Train Shallow Networks on CPUs and GPUs
Parallel Computing Toolbox
Tip
This topic describes shallow networks. For deep learning, see instead Scale Up Deep Learning in Parallel, on GPUs, and in the Cloud.
Neural network training and simulation involves many parallel calculations. Multicore CPUs, graphical processing units (GPUs), and clusters of computers with multiple CPUs and GPUs can all take advantage of parallel calculations.
Together, Deep Learning Toolbox™ and Parallel Computing Toolbox™ enable the multiple CPU cores and GPUs of a single computer to speed up training and simulation of large problems.
The following is a standard single-threaded training and simulation session. (While the benefits of parallelism are most visible for large problems, this example uses a small dataset that ships with Deep Learning Toolbox.)
[x, t] = bodyfat_dataset; net1 = feedforwardnet(10); net2 = train(net1, x, t); y = net2(x);
Parallel CPU Workers
Intel® processors ship with as many as eight cores. Workstations with two processors can have as many as 16 cores, with even more possible in the future. Using multiple CPU cores in parallel can dramatically speed up calculations.
Start or get the current parallel pool and view the number of workers in the pool.
pool = gcp; pool.NumWorkers
An error occurs if you do not have a license for Parallel Computing Toolbox.
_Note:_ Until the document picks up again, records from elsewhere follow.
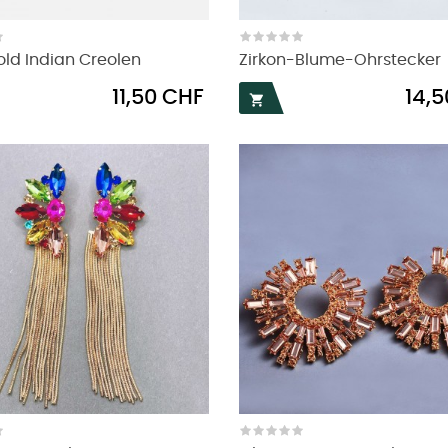
old Indian Creolen
Zirkon-Blume-Ohrstecker
Preis
Preis
11,50 CHF
14,
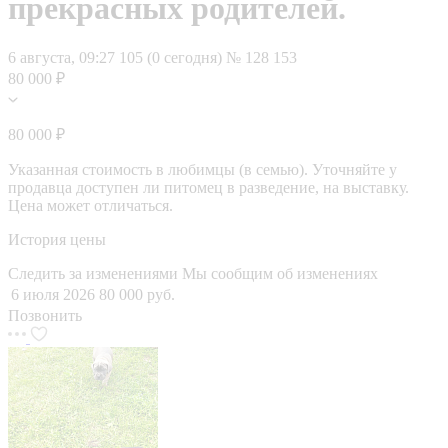
прекрасных родителей.
6 августа, 09:27
105 (0 сегодня)
№ 128 153
80 000 ₽
80 000 ₽
Указанная стоимость в любимцы (в семью). Уточняйте у
продавца доступен ли питомец в разведение, на выставку.
Цена может отличаться.
История цены
Следить за изменениями
Мы сообщим об изменениях
6 июля 2026
80 000 руб.
Позвонить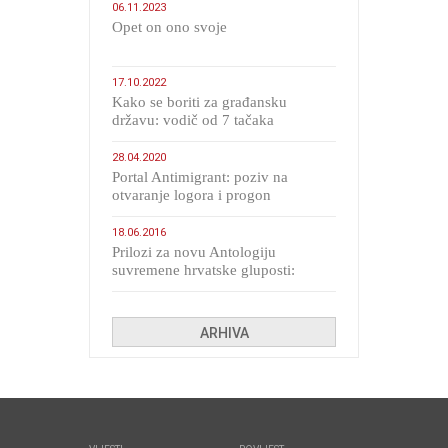
06.11.2023
​Opet on ono svoje
17.10.2022
Kako se boriti za građansku
državu: vodič od 7 tačaka
28.04.2020
Portal Antimigrant: poziv na
otvaranje logora i progon
migranata poput bijesnih kerova
18.06.2016
Prilozi za novu Antologiju
suvremene hrvatske gluposti:
Kolinda i ekipa o navijačkim
huliganima
ARHIVA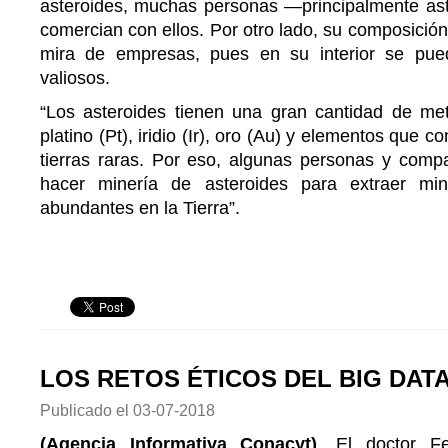
asteroides, muchas personas —principalmente a
comercian con ellos. Por otro lado, su composición
mira de empresas, pues en su interior se pue
valiosos.
“Los asteroides tienen una gran cantidad de me
platino (Pt), iridio (Ir), oro (Au) y elementos que 
tierras raras. Por eso, algunas personas y compa
hacer minería de asteroides para extraer mi
abundantes en la Tierra”.
LOS RETOS ÉTICOS DEL BIG DAT
Publicado el
03-07-2018
(Agencia Informativa Conacyt)
. El doctor F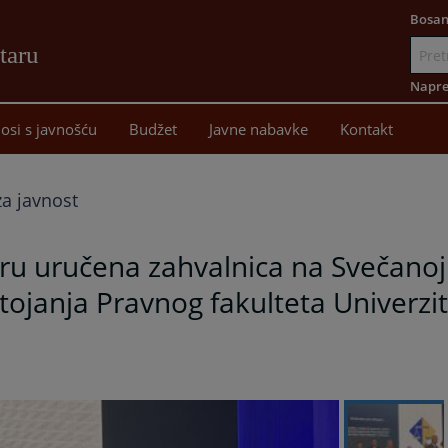
Bosan
taru
Idi
na
Napre
sadržaj
osi s javnošću
Budžet
Javne nabavke
Kontakt
a javnost
u uručena zahvalnica na Svečano
tojanja Pravnog fakulteta Univerzit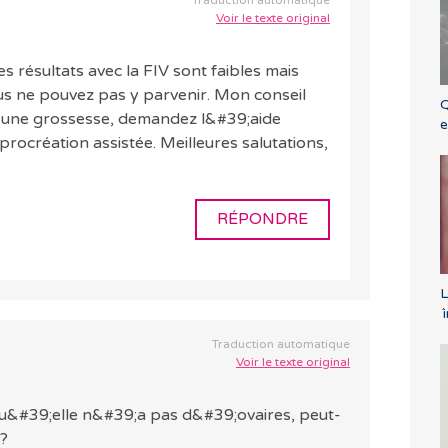
Traduction automatique
Voir le texte original
es résultats avec la FIV sont faibles mais
ous ne pouvez pas y parvenir. Mon conseil
Q
z une grossesse, demandez l&#39;aide
e
procréation assistée. Meilleures salutations,
RÉPONDRE
L
´
Traduction automatique
Voir le texte original
qu&#39;elle n&#39;a pas d&#39;ovaires, peut-
e?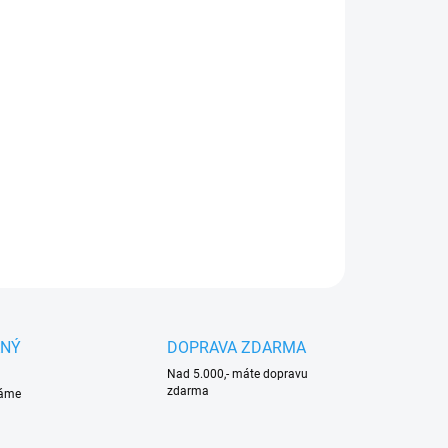
:
NOSTI DORUČENÍ
−
+
Přidat do košíku
ový akumulátor STIHL AR 2000 L v sadě s
pojovacím kabelem AR L a adaptérem AP
ILNÍ INFORMACE
ZEPTAT SE
HLÍDAT
ANÝ
DOPRAVA ZDARMA
Nad 5.000,- máte dopravu
zdarma
váme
When a parallel pool is open, set the train
function’s
'useParallel'
option to 'yes'
to specify that training
and simulation be performed across the pool.
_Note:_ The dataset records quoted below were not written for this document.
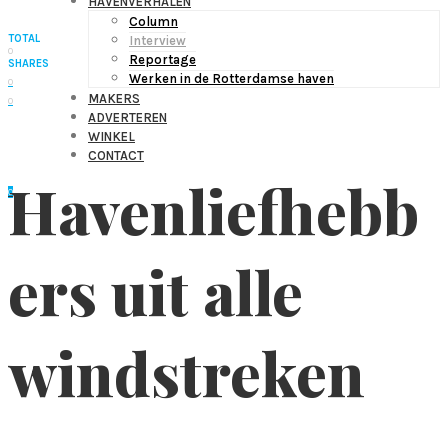
HAVENVERHALEN
Column
TOTAL
Interview
0
Reportage
SHARES
Werken in de Rotterdamse haven
0
MAKERS
0
ADVERTEREN
WINKEL
CONTACT
Havenliefhebb
0
ers uit alle
windstreken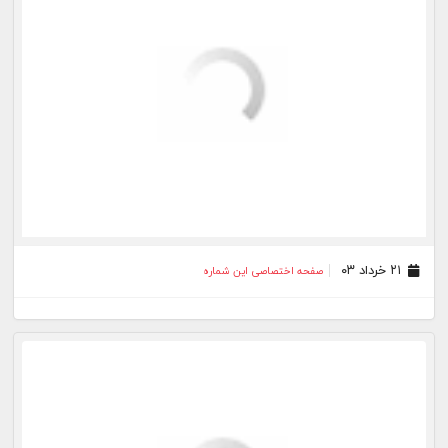
۲۹ فروردین ۰۳
صفحه اختصاصی این شماره
۲۸ فروردین ۰۳
صفحه اختصاصی این شماره
۲۳ بهمن ۰۲
صفحه اختصاصی این شماره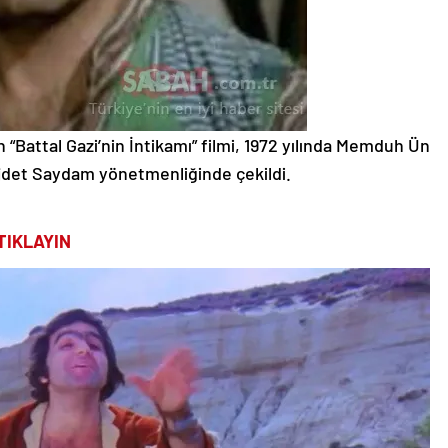
lan “Battal Gazi’nin İntikamı” filmi, 1972 yılında Memduh Ün
jdet Saydam yönetmenliğinde çekildi.
TIKLAYIN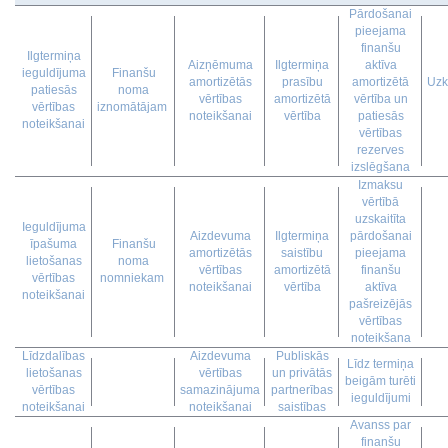
Pārdošanai
pieejama
finanšu
Ilgtermiņa
Aizņēmuma
Ilgtermiņa
aktīva
ieguldījuma
Finanšu
amortizētās
prasību
amortizētā
Uzk
patiesās
noma
vērtības
amortizētā
vērtība un
vērtības
iznomātājam
noteikšanai
vērtība
patiesās
noteikšanai
vērtības
rezerves
izslēgšana
Izmaksu
vērtībā
uzskaitīta
Ieguldījuma
Aizdevuma
Ilgtermiņa
pārdošanai
īpašuma
Finanšu
amortizētās
saistību
pieejama
lietošanas
noma
vērtības
amortizētā
finanšu
vērtības
nomniekam
noteikšanai
vērtība
aktīva
noteikšanai
pašreizējās
vērtības
noteikšana
Līdzdalības
Aizdevuma
Publiskās
Līdz termiņa
lietošanas
vērtības
un privātās
beigām turēti
vērtības
samazinājuma
partnerības
ieguldījumi
noteikšanai
noteikšanai
saistības
Avanss par
finanšu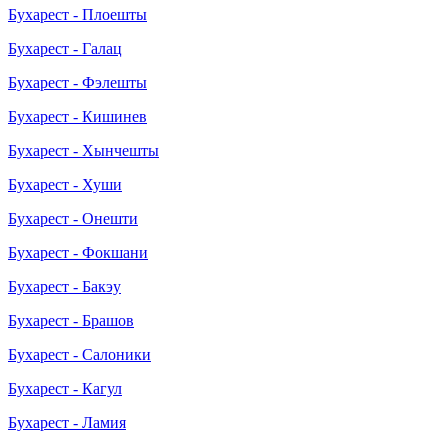
Бухарест - Плоешты
Бухарест - Галац
Бухарест - Фэлешты
Бухарест - Кишинев
Бухарест - Хынчешты
Бухарест - Хуши
Бухарест - Онешти
Бухарест - Фокшани
Бухарест - Бакэу
Бухарест - Брашов
Бухарест - Салоники
Бухарест - Кагул
Бухарест - Ламия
net2 = train(net1,x,t,'useParallel','yes'); y = net2(x,'useParallel','yes');
GPU Computing
GPUs can have thousands of cores on a single card and are highly efficient on parallel algorithms like neural networks.
Use gpuDeviceCount
to check whether a supported GPU card is available
in your system. Use the function gpuDevice
to review the currently selected
GPU information or to select a different GPU.
gpuDeviceCount
gpuDevice
gpuDevice(2) % Select device 2, if available
An “Undefined function or variable” error appears if you do not have a license for Parallel Computing Toolbox.
When you have selected the GPU device, set the train
or
sim
function’s 'useGPU'
option to
'yes'
to perform training and simulation on it.
net2 = train(net1,x,t,'useGPU','yes'); y = net2(x,'useGPU','yes');
Multiple GPU/CPU Computing
You can use multiple GPUs for higher levels of parallelism.
After opening a parallel pool, set both 'useParallel'
and
'useGPU'
to 'yes'
to harness all the GPUs and CPU cores
on a single computer. Each worker associated with a unique GPU uses that GPU. The rest of the
workers perform calculations on their CPU core.
net2 = train(net1,x,t,'useParallel','yes','useGPU','yes'); y = net2(x,'useParallel','yes','useGPU','yes');
For some problems, using GPUs and CPUs together can result in the highest computing speed.
For other problems, the CPUs might not keep up with the GPUs, and so using only GPUs is faster.
Set 'useGPU'
to 'only'
, to restrict the parallel computing
to workers with unique GPUs.
net2 = train(net1,x,t,'useParallel','yes','useGPU','only'); y = net2(x,'useParallel','yes','useGPU','only');
Cluster Computing with MATLAB Parallel Server
MATLAB® Parallel Server™ allows you to harness all the CPUs and GPUs on a network cluster of computers. To take advantage of a cluster, open a parallel pool with a cluster profile. Use the MATLAB Home tab Environment area Parallel menu to manage and select profiles.
After opening a parallel pool, train the network by calling train
with
the 'useParallel'
and 'useGPU'
options.
net2 = train(net1,x,t,'useParallel','yes'); y = net2(x,'useParallel','yes'); net2 = train(net1,x,t,'useParallel','yes','useGPU','only'); y = net2(x,'useParallel','yes','useGPU','only');
Load Balancing, Large Problems, and Beyond
For more information on parallel computing with Deep Learning Toolbox, see Shallow Neural Networks with Parallel and GPU Computing, which introduces other topics, such as how to manually distribute data sets across CPU and GPU workers to best take advantage of differences in machine speed and memory.
Distributing data manually also allows worker data to load sequentially, so that data sets are limited in size only by the total RAM of a cluster instead of the RAM of a single computer. This lets you apply neural networks to very large problems.